[Opening RECORD EXTRACTS section]
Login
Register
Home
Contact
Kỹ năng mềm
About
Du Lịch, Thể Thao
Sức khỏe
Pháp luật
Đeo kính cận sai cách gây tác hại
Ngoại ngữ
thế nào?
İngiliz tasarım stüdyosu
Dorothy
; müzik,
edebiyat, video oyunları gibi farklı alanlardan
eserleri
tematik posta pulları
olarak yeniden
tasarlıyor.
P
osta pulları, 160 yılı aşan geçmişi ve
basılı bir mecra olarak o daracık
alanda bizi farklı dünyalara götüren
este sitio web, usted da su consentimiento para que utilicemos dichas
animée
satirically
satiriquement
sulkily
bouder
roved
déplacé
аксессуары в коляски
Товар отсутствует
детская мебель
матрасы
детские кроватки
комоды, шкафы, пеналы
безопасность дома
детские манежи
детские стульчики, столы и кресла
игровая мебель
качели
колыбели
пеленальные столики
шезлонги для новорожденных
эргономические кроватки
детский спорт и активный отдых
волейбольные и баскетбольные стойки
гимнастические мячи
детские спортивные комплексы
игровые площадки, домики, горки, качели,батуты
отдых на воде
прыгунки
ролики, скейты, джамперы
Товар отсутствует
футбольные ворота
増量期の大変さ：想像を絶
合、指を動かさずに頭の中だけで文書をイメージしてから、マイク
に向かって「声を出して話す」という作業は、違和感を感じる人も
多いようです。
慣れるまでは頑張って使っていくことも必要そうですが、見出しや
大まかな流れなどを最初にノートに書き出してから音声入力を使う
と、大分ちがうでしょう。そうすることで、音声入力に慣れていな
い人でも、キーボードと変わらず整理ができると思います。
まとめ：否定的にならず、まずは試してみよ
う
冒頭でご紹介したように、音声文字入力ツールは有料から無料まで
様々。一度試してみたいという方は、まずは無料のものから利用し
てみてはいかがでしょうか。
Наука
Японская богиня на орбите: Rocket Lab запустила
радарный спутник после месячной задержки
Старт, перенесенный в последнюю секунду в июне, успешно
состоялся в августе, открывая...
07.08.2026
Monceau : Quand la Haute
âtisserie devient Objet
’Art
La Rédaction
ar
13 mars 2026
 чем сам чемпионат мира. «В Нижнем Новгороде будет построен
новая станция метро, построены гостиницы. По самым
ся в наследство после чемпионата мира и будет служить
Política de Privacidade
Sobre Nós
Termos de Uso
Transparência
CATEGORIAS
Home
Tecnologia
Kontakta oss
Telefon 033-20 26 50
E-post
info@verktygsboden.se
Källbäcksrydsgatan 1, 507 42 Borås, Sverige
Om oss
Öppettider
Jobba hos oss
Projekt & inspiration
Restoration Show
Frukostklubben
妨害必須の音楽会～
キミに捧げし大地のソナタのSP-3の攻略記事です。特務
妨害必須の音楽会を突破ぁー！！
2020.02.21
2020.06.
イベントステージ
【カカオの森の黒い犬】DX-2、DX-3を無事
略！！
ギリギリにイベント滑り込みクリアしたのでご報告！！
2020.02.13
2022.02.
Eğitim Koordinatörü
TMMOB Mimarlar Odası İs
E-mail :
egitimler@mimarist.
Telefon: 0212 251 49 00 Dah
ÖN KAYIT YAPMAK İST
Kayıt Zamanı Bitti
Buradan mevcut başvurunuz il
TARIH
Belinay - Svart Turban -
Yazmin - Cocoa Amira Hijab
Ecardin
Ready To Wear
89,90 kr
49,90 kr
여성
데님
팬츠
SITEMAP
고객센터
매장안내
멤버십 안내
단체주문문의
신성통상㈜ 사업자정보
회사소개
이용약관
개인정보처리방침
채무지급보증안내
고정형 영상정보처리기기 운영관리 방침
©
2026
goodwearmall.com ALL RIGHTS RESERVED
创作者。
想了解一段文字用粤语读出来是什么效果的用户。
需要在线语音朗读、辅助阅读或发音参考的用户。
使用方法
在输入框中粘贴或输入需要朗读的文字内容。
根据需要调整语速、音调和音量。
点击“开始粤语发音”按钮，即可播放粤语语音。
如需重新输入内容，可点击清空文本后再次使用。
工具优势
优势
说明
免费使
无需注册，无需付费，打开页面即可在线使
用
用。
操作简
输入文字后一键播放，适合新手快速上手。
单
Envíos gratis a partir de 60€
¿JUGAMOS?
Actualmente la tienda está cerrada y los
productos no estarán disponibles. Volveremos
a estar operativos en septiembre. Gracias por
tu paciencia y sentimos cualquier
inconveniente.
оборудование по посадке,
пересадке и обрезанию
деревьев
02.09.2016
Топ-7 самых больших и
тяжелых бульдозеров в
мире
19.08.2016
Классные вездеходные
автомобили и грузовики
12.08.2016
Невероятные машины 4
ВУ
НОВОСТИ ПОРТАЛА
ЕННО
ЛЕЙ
[Closing RECORD EXTRACTS section]
The records above are to be repeated exactly, in their entirety.

THE ANSWER ▸
Login
Register
Home
Contact
Kỹ năng mềm
About
Du Lịch, Thể Thao
Sức khỏe
Pháp luật
Đeo kính cận sai cách gây tác hại
Ngoại ngữ
thế nào?
İngiliz tasarım stüdyosu
Dorothy
; müzik,
edebiyat, video oyunları gibi farklı alanlardan
eserleri
tematik posta pulları
olarak yeniden
tasarlıyor.
P
osta pulları, 160 yılı aşan geçmişi ve
basılı bir mecra olarak o daracık
alanda bizi farklı dünyalara götüren
este sitio web, usted da su consentimiento para que utilicemos dichas
animée
satirically
satiriquement
sulkily
bouder
roved
déplacé
аксессуары в коляски
Товар отсутствует
детская мебель
матрасы
детские кроватки
комоды, шкафы, пеналы
безопасность дома
детские манежи
детские стульчики, столы и кресла
игровая мебель
качели
колыбели
пеленальные столики
шезлонги для новорожденных
эргономические кроватки
детский спорт и активный отдых
волейбольные и баскетбольные стойки
гимнастические мячи
детские спортивные комплексы
игровые площадки, домики, горки, качели,батуты
отдых на воде
прыгунки
ролики, скейты, джамперы
Товар отсутствует
футбольные ворота
増量期の大変さ：想像を絶
合、指を動かさずに頭の中だけで文書をイメージしてから、マイク
に向かって「声を出して話す」という作業は、違和感を感じる人も
多いようです。
慣れるまでは頑張って使っていくことも必要そうですが、見出しや
大まかな流れなどを最初にノートに書き出してから音声入力を使う
と、大分ちがうでしょう。そうすることで、音声入力に慣れていな
い人でも、キーボードと変わらず整理ができると思います。
まとめ：否定的にならず、まずは試してみよ
う
冒頭でご紹介したように、音声文字入力ツールは有料から無料まで
様々。一度試してみたいという方は、まずは無料のものから利用し
てみてはいかがでしょうか。
Наука
Японская богиня на орбите: Rocket Lab запустила
радарный спутник после месячной задержки
Старт, перенесенный в последнюю секунду в июне, успешно
состоялся в августе, открывая...
07.08.2026
Monceau : Quand la Haute
âtisserie devient Objet
’Art
La Rédaction
ar
13 mars 2026
 чем сам чемпионат мира. «В Нижнем Новгороде будет построен
новая станция метро, построены гостиницы. По самым
ся в наследство после чемпионата мира и будет служить
Política de Privacidade
Sobre Nós
Termos de Uso
Transparência
CATEGORIAS
Home
Tecnologia
Kontakta oss
Telefon 033-20 26 50
E-post
info@verktygsboden.se
Källbäcksrydsgatan 1, 507 42 Borås, Sverige
Om oss
Öppettider
Jobba hos oss
Projekt & inspiration
Restoration Show
Frukostklubben
妨害必須の音楽会～
キミに捧げし大地のソナタのSP-3の攻略記事です。特務
妨害必須の音楽会を突破ぁー！！
2020.02.21
2020.06.
イベントステージ
【カカオの森の黒い犬】DX-2、DX-3を無事
略！！
ギリギリにイベント滑り込みクリアしたのでご報告！！
2020.02.13
2022.02.
Eğitim Koordinatörü
TMMOB Mimarlar Odası İs
E-mail :
egitimler@mimarist.
Telefon: 0212 251 49 00 Dah
ÖN KAYIT YAPMAK İST
Kayıt Zamanı Bitti
Buradan mevcut başvurunuz il
TARIH
Belinay - Svart Turban -
Yazmin - Cocoa Amira Hijab
Ecardin
Ready To Wear
89,90 kr
49,90 kr
여성
데님
팬츠
SITEMAP
고객센터
매장안내
멤버십 안내
단체주문문의
신성통상㈜ 사업자정보
회사소개
이용약관
개인정보처리방침
채무지급보증안내
고정형 영상정보처리기기 운영관리 방침
©
2026
goodwearmall.com ALL RIGHTS RESERVED
创作者。
想了解一段文字用粤语读出来是什么效果的用户。
需要在线语音朗读、辅助阅读或发音参考的用户。
使用方法
在输入框中粘贴或输入需要朗读的文字内容。
根据需要调整语速、音调和音量。
点击“开始粤语发音”按钮，即可播放粤语语音。
如需重新输入内容，可点击清空文本后再次使用。
工具优势
优势
说明
免费使
无需注册，无需付费，打开页面即可在线使
用
用。
操作简
输入文字后一键播放，适合新手快速上手。
单
Envíos gratis a partir de 60€
¿JUGAMOS?
Actualmente la tienda está cerrada y los
productos no estarán disponibles. Volveremos
a estar operativos en septiembre. Gracias por
tu paciencia y sentimos cualquier
inconveniente.
оборудование по посадке,
пересадке и обрезанию
деревьев
02.09.2016
Топ-7 самых больших и
тяжелых бульдозеров в
мире
19.08.2016
Классные вездеходные
автомобили и грузовики
12.08.2016
Невероятные машины 4
ВУ
НОВОСТИ ПОРТАЛА
ЕННО
ЛЕЙ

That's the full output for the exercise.